The prime minister has taken a swipe at working from home culture saying he ‘believes in the workplace environment’.
He has claimed people are ‘more productive, more energetic, more full of ideas’ when surrounded by colleagues’ and full offices help revive town centres.
Giving an insight into his own productivity levels while working from home Mr Johnson said it involved a lot of ‘walking very slowly to the fridge’ and ‘forgetting’ what you were supposed to be doing.
Speaking to the Daily Mail the prime minister said he believed technology such as Zoom and Microsoft Teams was being used as ‘an excuse for people to stay at home’.
‘My experience of working from home is you spend an awful lot of time making another cup of coffee and then, you know, getting up, walking very slowly to the fridge, hacking off a small piece of cheese, then walking very slowly back to your laptop and then forgetting what it was you’re doing,’ Mr Johnson said.
‘We need to get back into the habit of getting into the office.
‘There will be lots of people who disagree with me, but I believe people are more productive, more energetic, more full of ideas, when they are surrounded by other people,’ he said.
Boris says he thinks people are more productive when they’re in the office (Picture: Tayfun Salci/ZUMA Press Wire/REX/Shutterstock)
Whitehall officials have recently been locked in a battle with ministers over working from home.
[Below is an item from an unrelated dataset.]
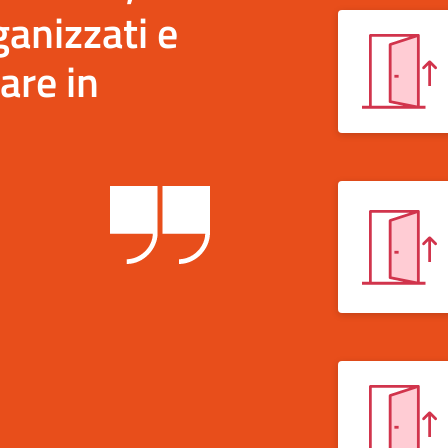
anizzati e
are in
Thousands of government workers are currently required to go into the office for just two or three days a week.
Ministers are pushing for this to increase but unions are mounting strong resistance to a full return.
Cabinet Secretary Simon Case is expected to launch a major push on the issue in the coming weeks, amid concerns that failure to return to the office will damage long-term productivity.
Members of the FDA union, which represents senior civil servants, this week said work was ‘no longer a place’ and urged ministers to drop ‘indiscriminate demands … for civil servants to return to office-based working’.
But Jacob Rees-Mogg, who has also pushed for officials to return to the office, has warned that calls from unions could lead to employers ‘offshoring’ their staff.